* **Exercise instructions**:
Present every line of the entries below as a Markdown table with the columns Row and Line, numbering the lines in order and skipping blank ones. Leave the pictures out of the table.
──────── Extracted data ────────
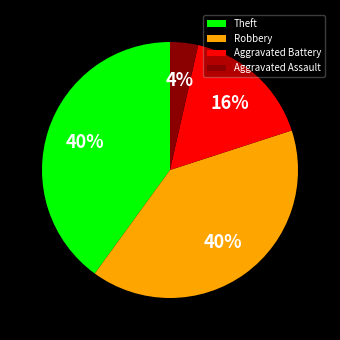

To the nearest percent, what percentage of the pie is Aggravated Battery?

16%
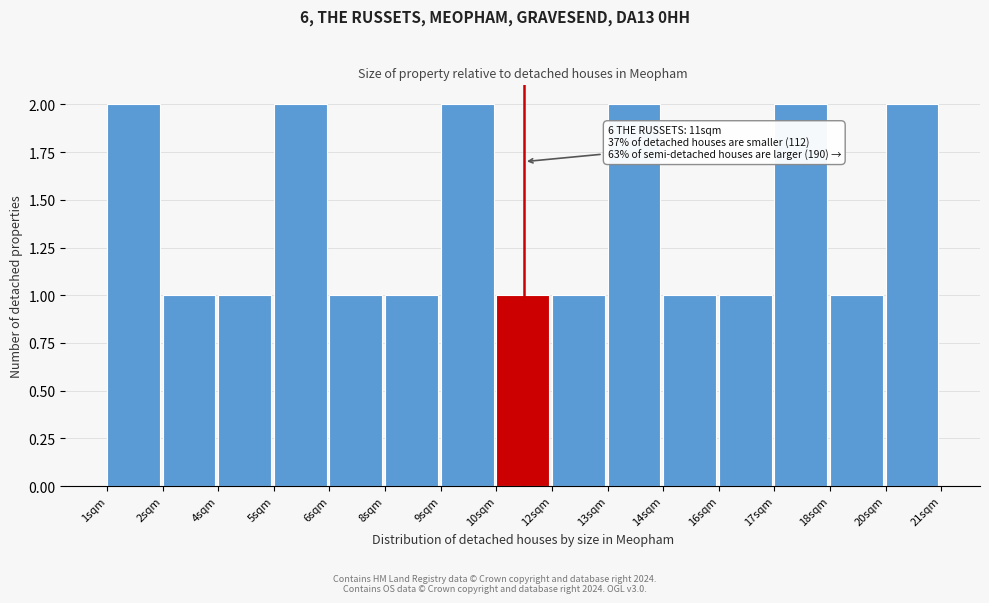

Reading right to left, what are all the values shown in this chart?

2	1	2	1	1	2	1	1	2	1	1	2	1	1	2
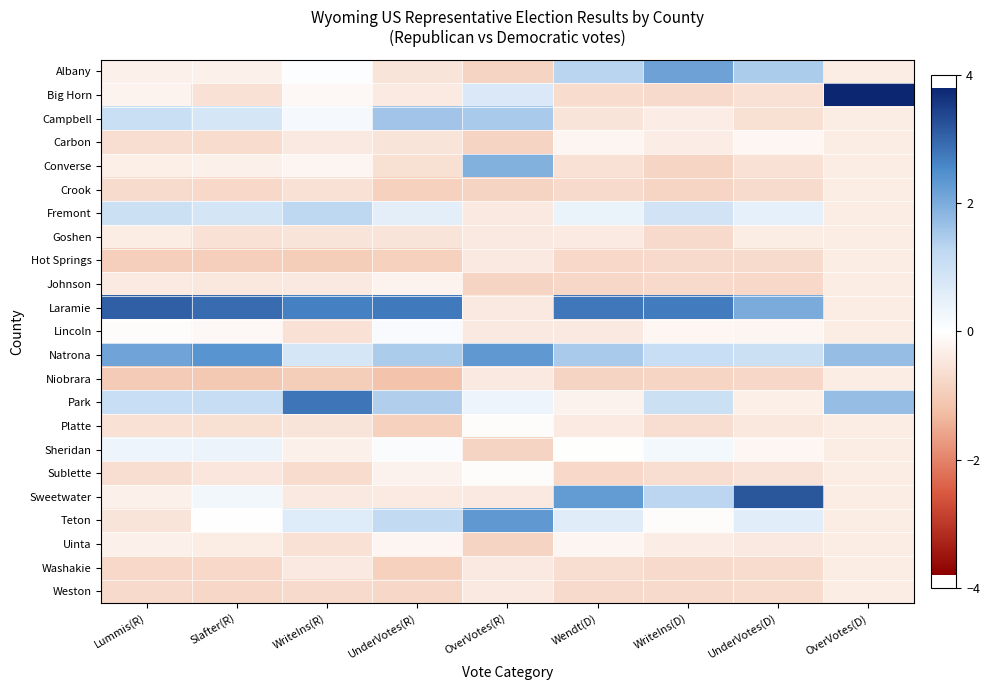

Reading left to right, extract all data points from this chart.

Albany: Lummis(R)=-0.3	Slafter(R)=-0.3	WriteIns(R)=0.0	UnderVotes(R)=-0.5	OverVotes(R)=-0.8	Wendt(D)=1.3	WriteIns(D)=2.1	UnderVotes(D)=1.5	OverVotes(D)=-0.4
Big Horn: Lummis(R)=-0.2	Slafter(R)=-0.6	WriteIns(R)=-0.1	UnderVotes(R)=-0.4	OverVotes(R)=0.7	Wendt(D)=-0.7	WriteIns(D)=-0.7	UnderVotes(D)=-0.6	OverVotes(D)=3.8
Campbell: Lummis(R)=1.1	Slafter(R)=0.8	WriteIns(R)=0.2	UnderVotes(R)=1.6	OverVotes(R)=1.5	Wendt(D)=-0.5	WriteIns(D)=-0.3	UnderVotes(D)=-0.6	OverVotes(D)=-0.4
Carbon: Lummis(R)=-0.6	Slafter(R)=-0.7	WriteIns(R)=-0.4	UnderVotes(R)=-0.5	OverVotes(R)=-0.8	Wendt(D)=-0.2	WriteIns(D)=-0.3	UnderVotes(D)=-0.2	OverVotes(D)=-0.4
Converse: Lummis(R)=-0.3	Slafter(R)=-0.3	WriteIns(R)=-0.2	UnderVotes(R)=-0.6	OverVotes(R)=1.9	Wendt(D)=-0.6	WriteIns(D)=-0.8	UnderVotes(D)=-0.6	OverVotes(D)=-0.4
Crook: Lummis(R)=-0.7	Slafter(R)=-0.7	WriteIns(R)=-0.6	UnderVotes(R)=-0.9	OverVotes(R)=-0.8	Wendt(D)=-0.7	WriteIns(D)=-0.8	UnderVotes(D)=-0.7	OverVotes(D)=-0.4
Fremont: Lummis(R)=1.0	Slafter(R)=0.9	WriteIns(R)=1.3	UnderVotes(R)=0.5	OverVotes(R)=-0.4	Wendt(D)=0.4	WriteIns(D)=0.9	UnderVotes(D)=0.5	OverVotes(D)=-0.4
Goshen: Lummis(R)=-0.4	Slafter(R)=-0.6	WriteIns(R)=-0.5	UnderVotes(R)=-0.5	OverVotes(R)=-0.4	Wendt(D)=-0.4	WriteIns(D)=-0.7	UnderVotes(D)=-0.4	OverVotes(D)=-0.4
Hot Springs: Lummis(R)=-0.9	Slafter(R)=-0.9	WriteIns(R)=-1.0	UnderVotes(R)=-0.9	OverVotes(R)=-0.4	Wendt(D)=-0.8	WriteIns(D)=-0.7	UnderVotes(D)=-0.7	OverVotes(D)=-0.4
Johnson: Lummis(R)=-0.4	Slafter(R)=-0.5	WriteIns(R)=-0.4	UnderVotes(R)=-0.2	OverVotes(R)=-0.8	Wendt(D)=-0.8	WriteIns(D)=-0.7	UnderVotes(D)=-0.8	OverVotes(D)=-0.4
Laramie: Lummis(R)=3.1	Slafter(R)=2.9	WriteIns(R)=2.7	UnderVotes(R)=2.8	OverVotes(R)=-0.4	Wendt(D)=2.8	WriteIns(D)=2.7	UnderVotes(D)=2.0	OverVotes(D)=-0.4
Lincoln: Lummis(R)=-0.0	Slafter(R)=-0.1	WriteIns(R)=-0.6	UnderVotes(R)=0.1	OverVotes(R)=-0.4	Wendt(D)=-0.4	WriteIns(D)=-0.2	UnderVotes(D)=-0.2	OverVotes(D)=-0.4
Natrona: Lummis(R)=2.1	Slafter(R)=2.4	WriteIns(R)=0.8	UnderVotes(R)=1.5	OverVotes(R)=2.3	Wendt(D)=1.5	WriteIns(D)=1.1	UnderVotes(D)=1.0	OverVotes(D)=1.7
Niobrara: Lummis(R)=-1.0	Slafter(R)=-1.1	WriteIns(R)=-1.0	UnderVotes(R)=-1.2	OverVotes(R)=-0.4	Wendt(D)=-0.9	WriteIns(D)=-0.8	UnderVotes(D)=-0.8	OverVotes(D)=-0.4
Park: Lummis(R)=1.1	Slafter(R)=1.1	WriteIns(R)=2.8	UnderVotes(R)=1.4	OverVotes(R)=0.3	Wendt(D)=-0.2	WriteIns(D)=1.0	UnderVotes(D)=-0.3	OverVotes(D)=1.7
Platte: Lummis(R)=-0.6	Slafter(R)=-0.6	WriteIns(R)=-0.5	UnderVotes(R)=-0.9	OverVotes(R)=-0.1	Wendt(D)=-0.4	WriteIns(D)=-0.6	UnderVotes(D)=-0.5	OverVotes(D)=-0.4
Sheridan: Lummis(R)=0.4	Slafter(R)=0.4	WriteIns(R)=-0.3	UnderVotes(R)=0.1	OverVotes(R)=-0.8	Wendt(D)=-0.0	WriteIns(D)=0.2	UnderVotes(D)=-0.2	OverVotes(D)=-0.4
Sublette: Lummis(R)=-0.7	Slafter(R)=-0.5	WriteIns(R)=-0.7	UnderVotes(R)=-0.3	OverVotes(R)=-0.1	Wendt(D)=-0.7	WriteIns(D)=-0.6	UnderVotes(D)=-0.5	OverVotes(D)=-0.4
Sweetwater: Lummis(R)=-0.3	Slafter(R)=0.3	WriteIns(R)=-0.4	UnderVotes(R)=-0.4	OverVotes(R)=-0.4	Wendt(D)=2.3	WriteIns(D)=1.3	UnderVotes(D)=3.2	OverVotes(D)=-0.4
Teton: Lummis(R)=-0.5	Slafter(R)=0.0	WriteIns(R)=0.7	UnderVotes(R)=1.2	OverVotes(R)=2.3	Wendt(D)=0.6	WriteIns(D)=-0.1	UnderVotes(D)=0.6	OverVotes(D)=-0.4
Uinta: Lummis(R)=-0.3	Slafter(R)=-0.4	WriteIns(R)=-0.6	UnderVotes(R)=-0.2	OverVotes(R)=-0.8	Wendt(D)=-0.2	WriteIns(D)=-0.3	UnderVotes(D)=-0.4	OverVotes(D)=-0.4
Washakie: Lummis(R)=-0.7	Slafter(R)=-0.8	WriteIns(R)=-0.4	UnderVotes(R)=-0.9	OverVotes(R)=-0.4	Wendt(D)=-0.6	WriteIns(D)=-0.7	UnderVotes(D)=-0.7	OverVotes(D)=-0.4
Weston: Lummis(R)=-0.7	Slafter(R)=-0.8	WriteIns(R)=-0.7	UnderVotes(R)=-0.8	OverVotes(R)=-0.4	Wendt(D)=-0.7	WriteIns(D)=-0.7	UnderVotes(D)=-0.7	OverVotes(D)=-0.4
────────
* **Written answer**:
| Row | Line |
|---|---|
| 1 | To the nearest percent, what percentage of the pie is Aggravated Battery? |
| 2 | 16% |
| 3 | Reading right to left, what are all the values shown in this chart? |
| 4 | 2	1	2	1	1	2	1	1	2	1	1	2	1	1	2 |
| 5 | Reading left to right, extract all data points from this chart. |
| 6 | Albany: Lummis(R)=-0.3	Slafter(R)=-0.3	WriteIns(R)=0.0	UnderVotes(R)=-0.5	OverVotes(R)=-0.8	Wendt(D)=1.3	WriteIns(D)=2.1	UnderVotes(D)=1.5	OverVotes(D)=-0.4 |
| 7 | Big Horn: Lummis(R)=-0.2	Slafter(R)=-0.6	WriteIns(R)=-0.1	UnderVotes(R)=-0.4	OverVotes(R)=0.7	Wendt(D)=-0.7	WriteIns(D)=-0.7	UnderVotes(D)=-0.6	OverVotes(D)=3.8 |
| 8 | Campbell: Lummis(R)=1.1	Slafter(R)=0.8	WriteIns(R)=0.2	UnderVotes(R)=1.6	OverVotes(R)=1.5	Wendt(D)=-0.5	WriteIns(D)=-0.3	UnderVotes(D)=-0.6	OverVotes(D)=-0.4 |
| 9 | Carbon: Lummis(R)=-0.6	Slafter(R)=-0.7	WriteIns(R)=-0.4	UnderVotes(R)=-0.5	OverVotes(R)=-0.8	Wendt(D)=-0.2	WriteIns(D)=-0.3	UnderVotes(D)=-0.2	OverVotes(D)=-0.4 |
| 10 | Converse: Lummis(R)=-0.3	Slafter(R)=-0.3	WriteIns(R)=-0.2	UnderVotes(R)=-0.6	OverVotes(R)=1.9	Wendt(D)=-0.6	WriteIns(D)=-0.8	UnderVotes(D)=-0.6	OverVotes(D)=-0.4 |
| 11 | Crook: Lummis(R)=-0.7	Slafter(R)=-0.7	WriteIns(R)=-0.6	UnderVotes(R)=-0.9	OverVotes(R)=-0.8	Wendt(D)=-0.7	WriteIns(D)=-0.8	UnderVotes(D)=-0.7	OverVotes(D)=-0.4 |
| 12 | Fremont: Lummis(R)=1.0	Slafter(R)=0.9	WriteIns(R)=1.3	UnderVotes(R)=0.5	OverVotes(R)=-0.4	Wendt(D)=0.4	WriteIns(D)=0.9	UnderVotes(D)=0.5	OverVotes(D)=-0.4 |
| 13 | Goshen: Lummis(R)=-0.4	Slafter(R)=-0.6	WriteIns(R)=-0.5	UnderVotes(R)=-0.5	OverVotes(R)=-0.4	Wendt(D)=-0.4	WriteIns(D)=-0.7	UnderVotes(D)=-0.4	OverVotes(D)=-0.4 |
| 14 | Hot Springs: Lummis(R)=-0.9	Slafter(R)=-0.9	WriteIns(R)=-1.0	UnderVotes(R)=-0.9	OverVotes(R)=-0.4	Wendt(D)=-0.8	WriteIns(D)=-0.7	UnderVotes(D)=-0.7	OverVotes(D)=-0.4 |
| 15 | Johnson: Lummis(R)=-0.4	Slafter(R)=-0.5	WriteIns(R)=-0.4	UnderVotes(R)=-0.2	OverVotes(R)=-0.8	Wendt(D)=-0.8	WriteIns(D)=-0.7	UnderVotes(D)=-0.8	OverVotes(D)=-0.4 |
| 16 | Laramie: Lummis(R)=3.1	Slafter(R)=2.9	WriteIns(R)=2.7	UnderVotes(R)=2.8	OverVotes(R)=-0.4	Wendt(D)=2.8	WriteIns(D)=2.7	UnderVotes(D)=2.0	OverVotes(D)=-0.4 |
| 17 | Lincoln: Lummis(R)=-0.0	Slafter(R)=-0.1	WriteIns(R)=-0.6	UnderVotes(R)=0.1	OverVotes(R)=-0.4	Wendt(D)=-0.4	WriteIns(D)=-0.2	UnderVotes(D)=-0.2	OverVotes(D)=-0.4 |
| 18 | Natrona: Lummis(R)=2.1	Slafter(R)=2.4	WriteIns(R)=0.8	UnderVotes(R)=1.5	OverVotes(R)=2.3	Wendt(D)=1.5	WriteIns(D)=1.1	UnderVotes(D)=1.0	OverVotes(D)=1.7 |
| 19 | Niobrara: Lummis(R)=-1.0	Slafter(R)=-1.1	WriteIns(R)=-1.0	UnderVotes(R)=-1.2	OverVotes(R)=-0.4	Wendt(D)=-0.9	WriteIns(D)=-0.8	UnderVotes(D)=-0.8	OverVotes(D)=-0.4 |
| 20 | Park: Lummis(R)=1.1	Slafter(R)=1.1	WriteIns(R)=2.8	UnderVotes(R)=1.4	OverVotes(R)=0.3	Wendt(D)=-0.2	WriteIns(D)=1.0	UnderVotes(D)=-0.3	OverVotes(D)=1.7 |
| 21 | Platte: Lummis(R)=-0.6	Slafter(R)=-0.6	WriteIns(R)=-0.5	UnderVotes(R)=-0.9	OverVotes(R)=-0.1	Wendt(D)=-0.4	WriteIns(D)=-0.6	UnderVotes(D)=-0.5	OverVotes(D)=-0.4 |
| 22 | Sheridan: Lummis(R)=0.4	Slafter(R)=0.4	WriteIns(R)=-0.3	UnderVotes(R)=0.1	OverVotes(R)=-0.8	Wendt(D)=-0.0	WriteIns(D)=0.2	UnderVotes(D)=-0.2	OverVotes(D)=-0.4 |
| 23 | Sublette: Lummis(R)=-0.7	Slafter(R)=-0.5	WriteIns(R)=-0.7	UnderVotes(R)=-0.3	OverVotes(R)=-0.1	Wendt(D)=-0.7	WriteIns(D)=-0.6	UnderVotes(D)=-0.5	OverVotes(D)=-0.4 |
| 24 | Sweetwater: Lummis(R)=-0.3	Slafter(R)=0.3	WriteIns(R)=-0.4	UnderVotes(R)=-0.4	OverVotes(R)=-0.4	Wendt(D)=2.3	WriteIns(D)=1.3	UnderVotes(D)=3.2	OverVotes(D)=-0.4 |
| 25 | Teton: Lummis(R)=-0.5	Slafter(R)=0.0	WriteIns(R)=0.7	UnderVotes(R)=1.2	OverVotes(R)=2.3	Wendt(D)=0.6	WriteIns(D)=-0.1	UnderVotes(D)=0.6	OverVotes(D)=-0.4 |
| 26 | Uinta: Lummis(R)=-0.3	Slafter(R)=-0.4	WriteIns(R)=-0.6	UnderVotes(R)=-0.2	OverVotes(R)=-0.8	Wendt(D)=-0.2	WriteIns(D)=-0.3	UnderVotes(D)=-0.4	OverVotes(D)=-0.4 |
| 27 | Washakie: Lummis(R)=-0.7	Slafter(R)=-0.8	WriteIns(R)=-0.4	UnderVotes(R)=-0.9	OverVotes(R)=-0.4	Wendt(D)=-0.6	WriteIns(D)=-0.7	UnderVotes(D)=-0.7	OverVotes(D)=-0.4 |
| 28 | Weston: Lummis(R)=-0.7	Slafter(R)=-0.8	WriteIns(R)=-0.7	UnderVotes(R)=-0.8	OverVotes(R)=-0.4	Wendt(D)=-0.7	WriteIns(D)=-0.7	UnderVotes(D)=-0.7	OverVotes(D)=-0.4 |